── Data shown ──
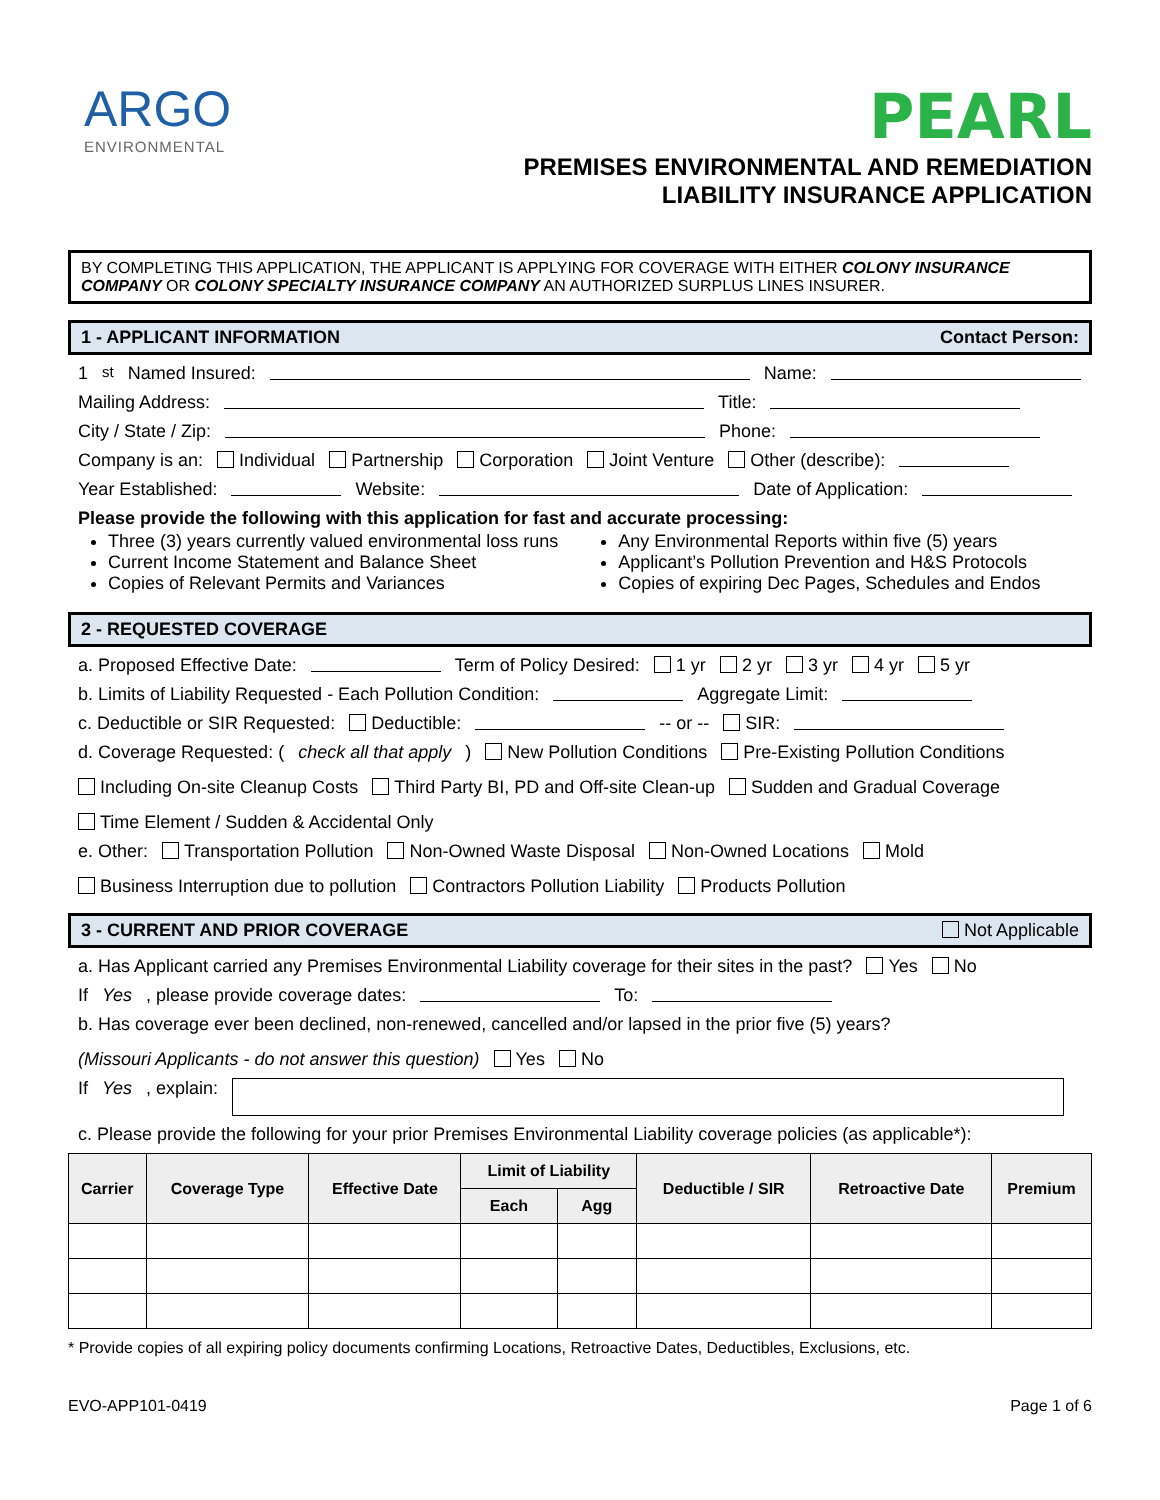ARGO
ENVIRONMENTAL
PEARL
PREMISES ENVIRONMENTAL AND REMEDIATION
LIABILITY INSURANCE APPLICATION
BY COMPLETING THIS APPLICATION, THE APPLICANT IS APPLYING FOR COVERAGE WITH EITHER COLONY INSURANCE COMPANY OR COLONY SPECIALTY INSURANCE COMPANY AN AUTHORIZED SURPLUS LINES INSURER.
1 - APPLICANT INFORMATION Contact Person:
1<sup>st</sup> Named Insured: Name:
Mailing Address: Title:
City / State / Zip: Phone:
Company is an: Individual Partnership Corporation Joint Venture Other (describe):
Year Established: Website: Date of Application:
Please provide the following with this application for fast and accurate processing:
Three (3) years currently valued environmental loss runs
Current Income Statement and Balance Sheet
Copies of Relevant Permits and Variances
Any Environmental Reports within five (5) years
Applicant’s Pollution Prevention and H&S Protocols
Copies of expiring Dec Pages, Schedules and Endos
2 - REQUESTED COVERAGE
a. Proposed Effective Date: Term of Policy Desired: 1 yr 2 yr 3 yr 4 yr 5 yr
b. Limits of Liability Requested - Each Pollution Condition: Aggregate Limit:
c. Deductible or SIR Requested: Deductible: -- or -- SIR:
d. Coverage Requested: (check all that apply) New Pollution Conditions Pre-Existing Pollution Conditions Including On-site Cleanup Costs Third Party BI, PD and Off-site Clean-up Sudden and Gradual Coverage Time Element / Sudden & Accidental Only
e. Other: Transportation Pollution Non-Owned Waste Disposal Non-Owned Locations Mold Business Interruption due to pollution Contractors Pollution Liability Products Pollution
3 - CURRENT AND PRIOR COVERAGE Not Applicable
a. Has Applicant carried any Premises Environmental Liability coverage for their sites in the past? Yes No
If Yes, please provide coverage dates: To:
b. Has coverage ever been declined, non-renewed, cancelled and/or lapsed in the prior five (5) years? (Missouri Applicants - do not answer this question) Yes No
If Yes, explain:
c. Please provide the following for your prior Premises Environmental Liability coverage policies (as applicable*):
| Carrier | Coverage Type | Effective Date | Limit of Liability | | Deductible / SIR | Retroactive Date | Premium |
| --- | --- | --- | --- | --- | --- | --- | --- |
| | | | Each | Agg | | | |
* Provide copies of all expiring policy documents confirming Locations, Retroactive Dates, Deductibles, Exclusions, etc.
EVO-APP101-0419 Page 1 of 6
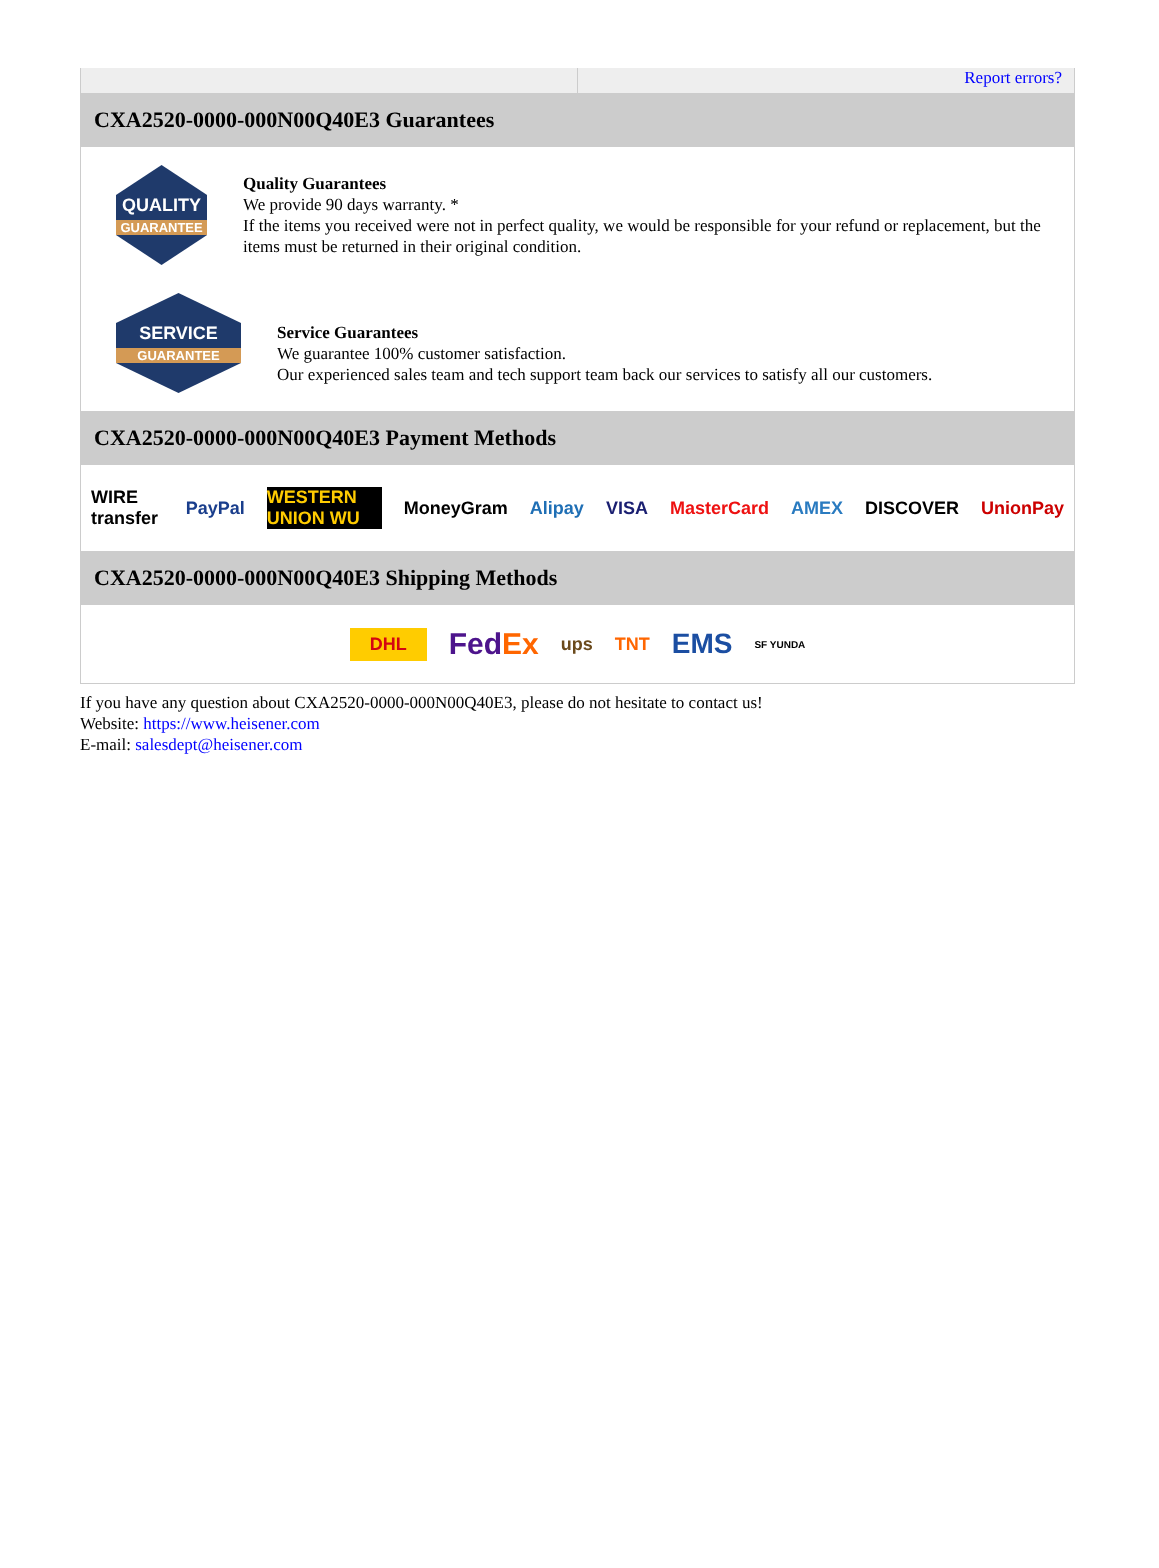Report errors?
CXA2520-0000-000N00Q40E3 Guarantees
QUALITY
GUARANTEE
Quality Guarantees
We provide 90 days warranty. *
If the items you received were not in perfect quality, we would be responsible for your refund or replacement, but the items must be returned in their original condition.
SERVICE
GUARANTEE
Service Guarantees
We guarantee 100% customer satisfaction.
Our experienced sales team and tech support team back our services to satisfy all our customers.
CXA2520-0000-000N00Q40E3 Payment Methods
WIRE transfer PayPal WESTERN UNION WU MoneyGram Alipay VISA MasterCard AMEX DISCOVER UnionPay
CXA2520-0000-000N00Q40E3 Shipping Methods
DHL FedEx ups TNT EMS SF YUNDA
If you have any question about CXA2520-0000-000N00Q40E3, please do not hesitate to contact us!
Website: https://www.heisener.com
E-mail: salesdept@heisener.com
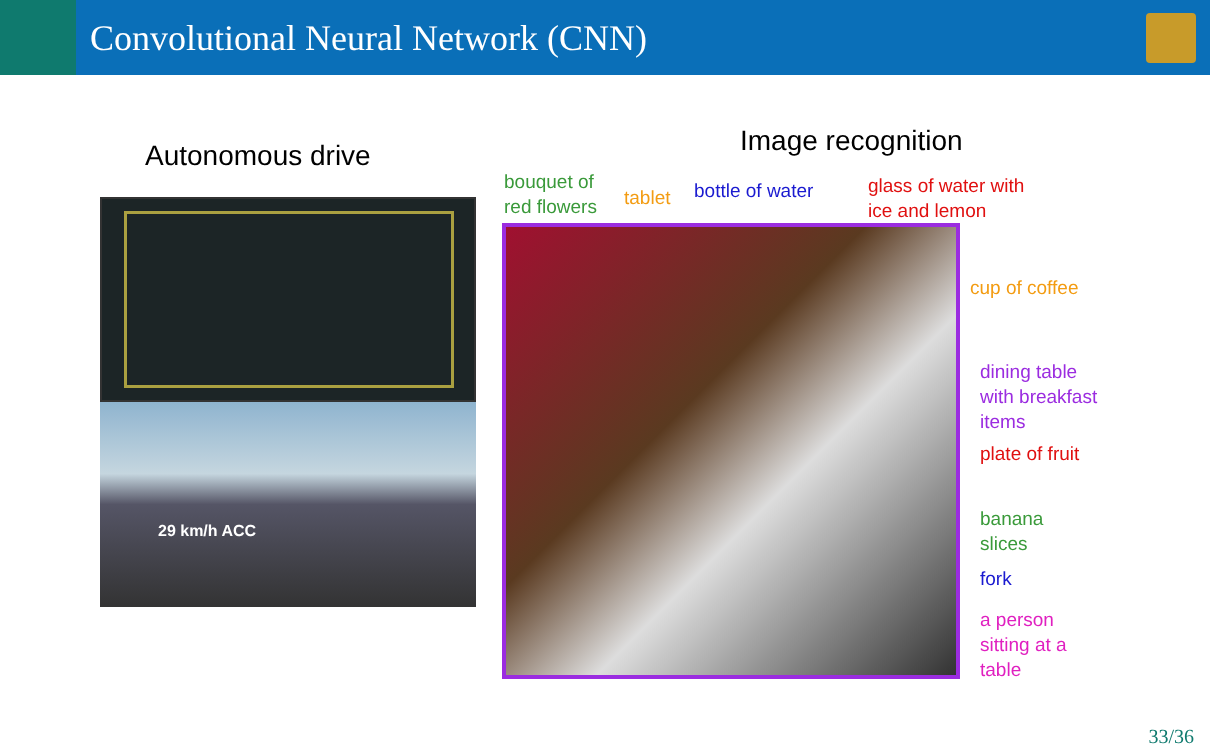Convolutional Neural Network (CNN)
Autonomous drive
29 km/h ACC
Image recognition
bouquet of
red flowers
tablet bottle of water
glass of water with
ice and lemon
cup of coffee
dining table
with breakfast
items
plate of fruit
banana
slices
fork
a person
sitting at a
table
33/36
───
Problem description ▸ Exactly as written, return each line above and leave the pictures behind.

Exercise solution ▸
ARGO
ENVIRONMENTAL
PEARL
PREMISES ENVIRONMENTAL AND REMEDIATION
LIABILITY INSURANCE APPLICATION
BY COMPLETING THIS APPLICATION, THE APPLICANT IS APPLYING FOR COVERAGE WITH EITHER COLONY INSURANCE COMPANY OR COLONY SPECIALTY INSURANCE COMPANY AN AUTHORIZED SURPLUS LINES INSURER.
1 - APPLICANT INFORMATION Contact Person:
1<sup>st</sup> Named Insured: Name:
Mailing Address: Title:
City / State / Zip: Phone:
Company is an: Individual Partnership Corporation Joint Venture Other (describe):
Year Established: Website: Date of Application:
Please provide the following with this application for fast and accurate processing:
Three (3) years currently valued environmental loss runs
Current Income Statement and Balance Sheet
Copies of Relevant Permits and Variances
Any Environmental Reports within five (5) years
Applicant’s Pollution Prevention and H&S Protocols
Copies of expiring Dec Pages, Schedules and Endos
2 - REQUESTED COVERAGE
a. Proposed Effective Date: Term of Policy Desired: 1 yr 2 yr 3 yr 4 yr 5 yr
b. Limits of Liability Requested - Each Pollution Condition: Aggregate Limit:
c. Deductible or SIR Requested: Deductible: -- or -- SIR:
d. Coverage Requested: (check all that apply) New Pollution Conditions Pre-Existing Pollution Conditions Including On-site Cleanup Costs Third Party BI, PD and Off-site Clean-up Sudden and Gradual Coverage Time Element / Sudden & Accidental Only
e. Other: Transportation Pollution Non-Owned Waste Disposal Non-Owned Locations Mold Business Interruption due to pollution Contractors Pollution Liability Products Pollution
3 - CURRENT AND PRIOR COVERAGE Not Applicable
a. Has Applicant carried any Premises Environmental Liability coverage for their sites in the past? Yes No
If Yes, please provide coverage dates: To:
b. Has coverage ever been declined, non-renewed, cancelled and/or lapsed in the prior five (5) years? (Missouri Applicants - do not answer this question) Yes No
If Yes, explain:
c. Please provide the following for your prior Premises Environmental Liability coverage policies (as applicable*):
| Carrier | Coverage Type | Effective Date | Limit of Liability | | Deductible / SIR | Retroactive Date | Premium |
| --- | --- | --- | --- | --- | --- | --- | --- |
| | | | Each | Agg | | | |
* Provide copies of all expiring policy documents confirming Locations, Retroactive Dates, Deductibles, Exclusions, etc.
EVO-APP101-0419 Page 1 of 6
Report errors?
CXA2520-0000-000N00Q40E3 Guarantees
QUALITY
GUARANTEE
Quality Guarantees
We provide 90 days warranty. *
If the items you received were not in perfect quality, we would be responsible for your refund or replacement, but the items must be returned in their original condition.
SERVICE
GUARANTEE
Service Guarantees
We guarantee 100% customer satisfaction.
Our experienced sales team and tech support team back our services to satisfy all our customers.
CXA2520-0000-000N00Q40E3 Payment Methods
WIRE transfer PayPal WESTERN UNION WU MoneyGram Alipay VISA MasterCard AMEX DISCOVER UnionPay
CXA2520-0000-000N00Q40E3 Shipping Methods
DHL FedEx ups TNT EMS SF YUNDA
If you have any question about CXA2520-0000-000N00Q40E3, please do not hesitate to contact us!
Website: https://www.heisener.com
E-mail: salesdept@heisener.com
Convolutional Neural Network (CNN)
Autonomous drive
29 km/h ACC
Image recognition
bouquet of
red flowers
tablet bottle of water
glass of water with
ice and lemon
cup of coffee
dining table
with breakfast
items
plate of fruit
banana
slices
fork
a person
sitting at a
table
33/36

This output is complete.